The Advisory Board exists to act as a critical friend to the school to ensure that Verita does not stray from its mission and vision or from the needs of the school’s communities.
The Advisory Board is appointed by a panel from the existing Advisory Board who interview and scrutinise those who apply to join the board. Members of the Liaison Committee are offered the option to join the Advisory Board and if case, the community is invited to apply.
Normally Board members will be appointed for a two-year term for a maximum of three consecutive terms.
In general, the Advisory Board will advise on matters in the following domains:
- The Generative Domain: The Advisory Board will participate in the generation of ideas and strategic plans focused on academic and financial self-improvement to ensure the quality of practices, facilities, programmes, and policies are consistent with international best-practice.

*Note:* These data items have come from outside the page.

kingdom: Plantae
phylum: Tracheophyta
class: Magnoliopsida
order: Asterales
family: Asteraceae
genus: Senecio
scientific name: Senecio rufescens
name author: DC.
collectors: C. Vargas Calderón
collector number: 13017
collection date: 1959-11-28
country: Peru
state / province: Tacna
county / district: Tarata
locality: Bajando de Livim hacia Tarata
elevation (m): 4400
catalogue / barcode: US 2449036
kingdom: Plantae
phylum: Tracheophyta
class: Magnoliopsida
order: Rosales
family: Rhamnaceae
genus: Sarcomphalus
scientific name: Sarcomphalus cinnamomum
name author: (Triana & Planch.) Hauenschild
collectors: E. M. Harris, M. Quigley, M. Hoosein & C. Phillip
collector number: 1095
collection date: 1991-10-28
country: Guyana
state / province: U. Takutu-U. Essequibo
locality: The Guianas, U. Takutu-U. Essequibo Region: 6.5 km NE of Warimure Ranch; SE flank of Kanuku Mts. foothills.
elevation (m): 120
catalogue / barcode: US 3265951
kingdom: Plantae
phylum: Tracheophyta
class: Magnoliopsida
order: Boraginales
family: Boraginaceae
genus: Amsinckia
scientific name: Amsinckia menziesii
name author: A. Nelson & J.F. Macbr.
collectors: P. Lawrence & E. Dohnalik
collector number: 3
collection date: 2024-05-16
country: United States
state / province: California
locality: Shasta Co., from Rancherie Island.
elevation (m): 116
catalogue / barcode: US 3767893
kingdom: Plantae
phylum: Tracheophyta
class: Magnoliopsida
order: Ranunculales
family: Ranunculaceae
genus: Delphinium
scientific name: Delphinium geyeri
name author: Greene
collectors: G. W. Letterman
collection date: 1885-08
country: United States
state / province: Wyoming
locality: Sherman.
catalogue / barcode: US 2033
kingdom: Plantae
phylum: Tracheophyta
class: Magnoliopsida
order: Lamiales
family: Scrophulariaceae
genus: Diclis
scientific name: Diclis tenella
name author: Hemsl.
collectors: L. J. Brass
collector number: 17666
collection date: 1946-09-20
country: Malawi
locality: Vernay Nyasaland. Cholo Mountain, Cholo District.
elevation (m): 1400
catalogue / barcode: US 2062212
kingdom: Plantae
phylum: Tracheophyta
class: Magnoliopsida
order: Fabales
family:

- The Fiduciary Domain: The Advisory Board will provide financial advice to ensure that the Senior Leadership Team are allocating funds responsibly and efficiently and that the school is sustainable in both the short and the long term.
- The Academic Domain: The Advisory Board will assist and advise the Dean and the Divisional Principals to ensure that Verita provides a rich and rigorous education for Verita’s students. The board will seek data/feedback/reports on the academic progress of the school.
- The Physical Domain: The Advisory Board will provide guidance to ensure that the school’s facilities are upgraded to deliver the school’s mission and vision.
Specifically, the Advisory Board will:
- Advise on revisions to the school’s mission and vision
- Advise on the development of the school’s strategic plan
- Advise the leadership on the appointment and/or dismissal of the Dean/CEO
- Advise on proposed major changes or developments in curriculum
- Advise on the development and financing of the school’s facilities
- Advise on tuition fees, salary scales/bands, and reviews and advises on the school’s draft budget
- Be present to ensure that the appointment of staff practices are correct, current and fair. The Dean/CEO is responsible for the appointment of staff through agreed recruitment practices and with the advice/recommendations of the Divisional Principals.
Please note that an important responsibility of the Advisory Board is to ensure that all stakeholders are listened to and that they have a meaningful impact on Verita’s decision-making.
3.1 Terms of Reference
In addition to the Roles and Responsibilities laid out above, the Advisory Board of Verita International School will have the following terms of reference:
- Members of the Advisory Board will be appointed to two-year renewable terms by the Board of Directors of the Verita 4 All Foundation upon the recommendation of the Founder. The Board will not have more than seven members nor less than five members. Board members will be selected to provide the advice and expertise that Verita needs at the time of the members’ appointment. This expertise will include areas such as legal advice, financial advice, parent relations advice, HR advice, etc. There may be a member of staff invited to a Board meeting to provide staff input on Verita’s development. Normally, members of the Advisory Board will not serve more than three consecutive term.
- The Founder and the Dean will be ex-officio members of the Board and of all standing Committees. The Founder and the Dean will not be counted in the Board size (i.e. the 5-7 members).
- The Advisory Board will normally meet three to four times per academic year. More frequent meetings may be called but the Board shall not, under any circumstances, meet less than twice in any academic year.
- Minutes will be kept of all meetings of the Advisory Board and will be available to the accreditation agencies and the relevant Romanian authorities if needed.
- Notice of meetings and an agenda are to be given to committee members at least 5 working days in advance of a meeting.
- To facilitate its work, the Advisory Board may choose to implement an appropriate liaison committee structure, approving the format of Committees and appointing a Chair for each.
- Liaison Committees may co-opt non-Board members as needed to provide expertise and advice.
- Liaison Committee terms of reference are to be reviewed annually by the Advisory Board and each Liaison Committee is responsible for ensuring the strategic development and monitoring of the areas of school activity and life which fall within its delegated remit (as outlined in its terms of reference).
- In their role as employers, the Founder and the Dean have the final responsibility for the appointment of staff through agreed recruitment practices. The Advisory Board should ensure that those practices are correct, current, and fair.
The content of Board discussions is strictly confidential. Board members, and others, involved in any of its functions from time to time, agree as a condition of their participation to keep such discussions strictly confidential unless otherwise expressly agreed by the school’s Founder and the Dean. This condition applies both during and after their service term, provided that disclosure is not legally required or required, as above, for accreditation and authorisation purposes. All Advisory Board Members have signed a NDA.